A few years later, subtle changes occurred in the work of British and American painters active in Brittany. Where formerly the mantra of Bastien-Lepage had swept the artists' colonies, now the styles were more diverse. Three years after Bastien-Lepage's death, those who, following the eighth and final Impressionist Exhibition, had begun to experiment with Divisionism, were painting along-side those who still sketched en plein air with broad square paintbrushes. Yet others were developing new theories, and Gaugin's Cloisonisme would emerge from Pont Aven the following year.

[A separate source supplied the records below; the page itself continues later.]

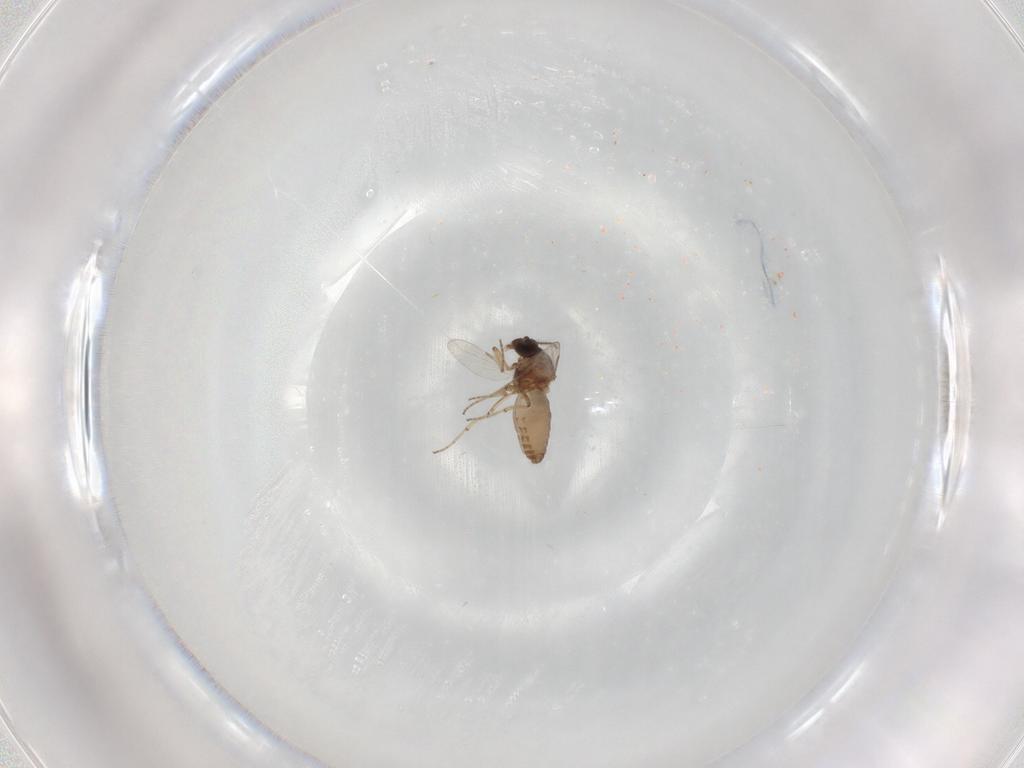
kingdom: Animalia
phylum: Arthropoda
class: Insecta
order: Diptera
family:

We can therefore account for the look of Samuel G Enderby's Breton Girl, by noting the lack of surface detail of a Bastien-Lepage; we also note the absence of the rigorous square brush handling of Stanhope Forbes and Henry La Thangue. Enderby, in reducing his palette to a few simple tones, is aware of Whistlerian aestheticism and has looked to the second generation realist, Alphonse Legros, as a mentor. Throughout the 1870's Legros, while teaching at South Kensington and the Slade School, returned regularly to the coastal villages of northern France for inspiration, producing numerous paintings, drawings and etchings of boulonnaises (fig 1). Frequently shown in the act of almsgiving, or at prayer, these women, the stoic wives of local fishermen, have that austere beauty found in Enderby's Breton Girl.